Injuries are unavoidable. Whether it’s your knee, ankle, or hip, you need to follow a systematic return to running protocol to ensure that you’ve built up the adequate strength to run. Getting back to running after an injury without a plan is like running a marathon without building up your mileage. It puts your body at increased risk of future re-injury!

WHAT HAPPENS AFTER A RUNNING INJURY?

After an injury, the tissues (tendons, muscles, ligaments, etc) that were hurt are more sensitive to stress. What this means is that “easy” 10k run you used to do might not be a cakewalk for your tissues anymore! When it comes to getting back to running, it’s all about gradually applying the load and stresses to your body in a systematic manner – a term called graded exposure. By applying load/stress in a graded way, you not only give time for your body (and brain) to adapt to the demands, but you also allow yourself to objectively determine how much running you can actually handle

So, if the goal is to get back to running a 10k again, it’s most advisable to start with a smaller run, something like a 1k run would be perfect. Run that a few times and get used to it, and then slowly increase your mileage from there. For someone that is returning to running for the first time after surgery or a big injury, it may be advisable to start with even smaller increments.

[P]REHAB RUNNING PROGRAM

A lot of people think that you can just grab a pair of shoes and start running, which can be true. However, failure to prepare may set you up for failure. “You don’t run to get fit, you have to be fit to run.” Without proper training, education, and an understanding of healthy running hygiene habits, issues may arise that can keep you from running.
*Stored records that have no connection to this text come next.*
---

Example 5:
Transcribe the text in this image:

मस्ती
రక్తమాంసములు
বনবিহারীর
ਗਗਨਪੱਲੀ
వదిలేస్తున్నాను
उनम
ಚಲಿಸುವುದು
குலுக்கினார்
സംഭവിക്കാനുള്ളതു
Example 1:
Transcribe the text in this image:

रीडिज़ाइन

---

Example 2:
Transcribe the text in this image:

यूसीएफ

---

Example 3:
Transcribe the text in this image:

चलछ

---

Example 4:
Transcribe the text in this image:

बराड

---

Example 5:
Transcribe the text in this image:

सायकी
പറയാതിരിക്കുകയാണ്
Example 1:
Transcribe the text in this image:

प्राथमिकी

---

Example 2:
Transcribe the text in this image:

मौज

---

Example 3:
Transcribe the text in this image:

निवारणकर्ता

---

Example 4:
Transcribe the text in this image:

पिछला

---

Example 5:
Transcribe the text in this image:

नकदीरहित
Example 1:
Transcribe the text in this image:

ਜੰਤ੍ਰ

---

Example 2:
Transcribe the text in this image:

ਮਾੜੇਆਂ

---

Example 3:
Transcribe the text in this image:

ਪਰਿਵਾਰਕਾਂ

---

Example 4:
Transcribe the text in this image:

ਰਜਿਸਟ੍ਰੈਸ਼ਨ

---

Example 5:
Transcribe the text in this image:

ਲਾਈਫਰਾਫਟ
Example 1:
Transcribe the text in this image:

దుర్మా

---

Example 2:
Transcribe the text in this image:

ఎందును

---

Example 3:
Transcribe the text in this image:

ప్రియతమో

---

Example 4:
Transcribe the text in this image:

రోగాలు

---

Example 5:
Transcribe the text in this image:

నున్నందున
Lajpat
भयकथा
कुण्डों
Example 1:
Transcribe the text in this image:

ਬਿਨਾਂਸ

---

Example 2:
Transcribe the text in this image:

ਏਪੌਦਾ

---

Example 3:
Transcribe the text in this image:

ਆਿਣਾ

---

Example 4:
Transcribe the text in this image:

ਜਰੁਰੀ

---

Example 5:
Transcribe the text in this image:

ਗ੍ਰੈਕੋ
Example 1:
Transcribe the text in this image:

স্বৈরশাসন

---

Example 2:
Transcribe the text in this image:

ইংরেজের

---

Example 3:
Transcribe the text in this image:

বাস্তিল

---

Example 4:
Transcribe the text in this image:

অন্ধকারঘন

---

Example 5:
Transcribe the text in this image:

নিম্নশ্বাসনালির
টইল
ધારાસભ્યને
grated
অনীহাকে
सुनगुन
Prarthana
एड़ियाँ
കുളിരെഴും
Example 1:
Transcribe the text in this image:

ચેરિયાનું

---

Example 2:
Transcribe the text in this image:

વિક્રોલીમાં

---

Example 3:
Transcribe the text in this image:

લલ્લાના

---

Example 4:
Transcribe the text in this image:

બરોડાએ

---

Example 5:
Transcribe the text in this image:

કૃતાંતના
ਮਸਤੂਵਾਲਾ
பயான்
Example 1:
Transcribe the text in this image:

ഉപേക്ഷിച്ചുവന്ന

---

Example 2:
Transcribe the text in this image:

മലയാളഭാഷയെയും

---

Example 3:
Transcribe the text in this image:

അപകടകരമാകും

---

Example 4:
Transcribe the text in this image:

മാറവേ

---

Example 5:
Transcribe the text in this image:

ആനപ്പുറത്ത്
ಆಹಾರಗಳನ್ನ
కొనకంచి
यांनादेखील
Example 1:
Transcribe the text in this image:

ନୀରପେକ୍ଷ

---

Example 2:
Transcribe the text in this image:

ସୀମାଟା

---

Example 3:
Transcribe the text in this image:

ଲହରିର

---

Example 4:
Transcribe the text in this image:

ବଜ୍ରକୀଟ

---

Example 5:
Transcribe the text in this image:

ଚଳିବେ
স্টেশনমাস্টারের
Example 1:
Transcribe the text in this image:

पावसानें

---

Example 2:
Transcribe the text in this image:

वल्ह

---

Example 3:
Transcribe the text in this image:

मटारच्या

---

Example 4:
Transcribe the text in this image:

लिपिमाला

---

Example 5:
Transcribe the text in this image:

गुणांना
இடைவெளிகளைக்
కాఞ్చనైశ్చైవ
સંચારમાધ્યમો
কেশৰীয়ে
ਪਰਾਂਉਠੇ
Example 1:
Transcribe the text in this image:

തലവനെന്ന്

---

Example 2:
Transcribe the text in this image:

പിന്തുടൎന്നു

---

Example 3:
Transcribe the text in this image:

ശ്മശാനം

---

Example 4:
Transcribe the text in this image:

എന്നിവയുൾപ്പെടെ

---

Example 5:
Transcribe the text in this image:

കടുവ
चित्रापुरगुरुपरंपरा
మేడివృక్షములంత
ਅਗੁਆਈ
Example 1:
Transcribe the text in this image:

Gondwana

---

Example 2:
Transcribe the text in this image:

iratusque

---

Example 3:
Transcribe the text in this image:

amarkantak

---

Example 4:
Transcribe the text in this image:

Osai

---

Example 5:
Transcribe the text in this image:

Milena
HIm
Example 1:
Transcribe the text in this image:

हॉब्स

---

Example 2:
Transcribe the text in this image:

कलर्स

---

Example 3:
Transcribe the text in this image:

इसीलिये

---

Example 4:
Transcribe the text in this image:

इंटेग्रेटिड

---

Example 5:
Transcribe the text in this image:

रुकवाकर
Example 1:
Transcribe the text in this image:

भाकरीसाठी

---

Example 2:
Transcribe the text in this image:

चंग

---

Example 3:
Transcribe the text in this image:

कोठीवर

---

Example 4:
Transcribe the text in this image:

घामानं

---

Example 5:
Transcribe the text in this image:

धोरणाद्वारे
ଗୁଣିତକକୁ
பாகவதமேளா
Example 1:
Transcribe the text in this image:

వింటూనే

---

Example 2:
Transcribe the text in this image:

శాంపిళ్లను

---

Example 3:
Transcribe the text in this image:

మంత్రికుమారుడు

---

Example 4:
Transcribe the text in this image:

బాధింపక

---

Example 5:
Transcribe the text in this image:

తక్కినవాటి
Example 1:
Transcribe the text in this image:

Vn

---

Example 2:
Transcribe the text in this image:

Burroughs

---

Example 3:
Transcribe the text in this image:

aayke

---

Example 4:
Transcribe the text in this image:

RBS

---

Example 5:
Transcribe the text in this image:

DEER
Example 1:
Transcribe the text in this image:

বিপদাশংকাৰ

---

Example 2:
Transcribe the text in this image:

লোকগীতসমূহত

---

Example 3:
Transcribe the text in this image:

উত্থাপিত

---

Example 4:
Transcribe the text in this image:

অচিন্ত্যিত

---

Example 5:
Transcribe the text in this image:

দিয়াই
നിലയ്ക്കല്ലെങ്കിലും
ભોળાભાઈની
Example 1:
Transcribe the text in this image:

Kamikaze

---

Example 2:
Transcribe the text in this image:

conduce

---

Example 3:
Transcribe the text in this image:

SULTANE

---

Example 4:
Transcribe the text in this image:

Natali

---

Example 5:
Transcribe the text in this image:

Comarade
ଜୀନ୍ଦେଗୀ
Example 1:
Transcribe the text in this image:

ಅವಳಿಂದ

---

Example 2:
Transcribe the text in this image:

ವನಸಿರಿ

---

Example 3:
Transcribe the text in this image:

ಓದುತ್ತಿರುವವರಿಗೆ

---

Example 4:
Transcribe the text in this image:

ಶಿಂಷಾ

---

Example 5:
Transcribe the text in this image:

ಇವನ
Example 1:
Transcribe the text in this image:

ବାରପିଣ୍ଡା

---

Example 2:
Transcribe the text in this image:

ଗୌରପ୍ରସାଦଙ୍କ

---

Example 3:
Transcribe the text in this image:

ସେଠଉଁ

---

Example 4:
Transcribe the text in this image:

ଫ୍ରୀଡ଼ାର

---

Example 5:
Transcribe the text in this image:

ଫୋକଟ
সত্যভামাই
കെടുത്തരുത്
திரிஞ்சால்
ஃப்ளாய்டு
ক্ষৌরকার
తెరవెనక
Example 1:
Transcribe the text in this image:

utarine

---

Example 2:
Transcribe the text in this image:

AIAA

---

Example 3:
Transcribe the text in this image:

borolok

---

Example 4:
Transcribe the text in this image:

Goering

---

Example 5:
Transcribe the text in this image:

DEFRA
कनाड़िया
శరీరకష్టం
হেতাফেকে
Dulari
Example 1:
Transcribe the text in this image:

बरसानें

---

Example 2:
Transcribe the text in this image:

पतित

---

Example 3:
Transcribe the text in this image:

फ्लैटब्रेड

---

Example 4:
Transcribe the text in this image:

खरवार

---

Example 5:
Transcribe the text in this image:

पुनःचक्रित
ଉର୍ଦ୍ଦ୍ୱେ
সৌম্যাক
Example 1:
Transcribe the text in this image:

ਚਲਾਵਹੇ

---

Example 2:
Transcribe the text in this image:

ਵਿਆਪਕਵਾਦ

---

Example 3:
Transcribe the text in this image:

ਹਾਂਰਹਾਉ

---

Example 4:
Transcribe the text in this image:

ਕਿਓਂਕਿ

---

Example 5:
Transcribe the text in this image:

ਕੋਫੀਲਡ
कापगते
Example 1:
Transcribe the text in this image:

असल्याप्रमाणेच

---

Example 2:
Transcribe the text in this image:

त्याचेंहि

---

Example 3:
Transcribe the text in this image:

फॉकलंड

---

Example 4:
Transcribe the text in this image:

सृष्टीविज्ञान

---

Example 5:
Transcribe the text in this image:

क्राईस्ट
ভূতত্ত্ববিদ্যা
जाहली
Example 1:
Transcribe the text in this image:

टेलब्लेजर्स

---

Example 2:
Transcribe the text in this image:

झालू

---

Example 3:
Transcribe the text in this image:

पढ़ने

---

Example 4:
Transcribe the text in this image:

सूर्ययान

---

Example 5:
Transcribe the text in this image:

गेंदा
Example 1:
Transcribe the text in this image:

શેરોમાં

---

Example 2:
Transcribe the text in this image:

It is important to listen to your body after an injury, especially with an arduous physical activity like running. Jumping back into training too quickly can lead to a vicious cycle of re-injuries. There is a systematic and approachable way to increasing your activity gradually after an injury while also working on what may have led to that injury in the first place! Combining a slow increase in your return to running plan as well as specific exercises to bulletproof your body for running will help you not only optimise performance but prevent further injuries down the road!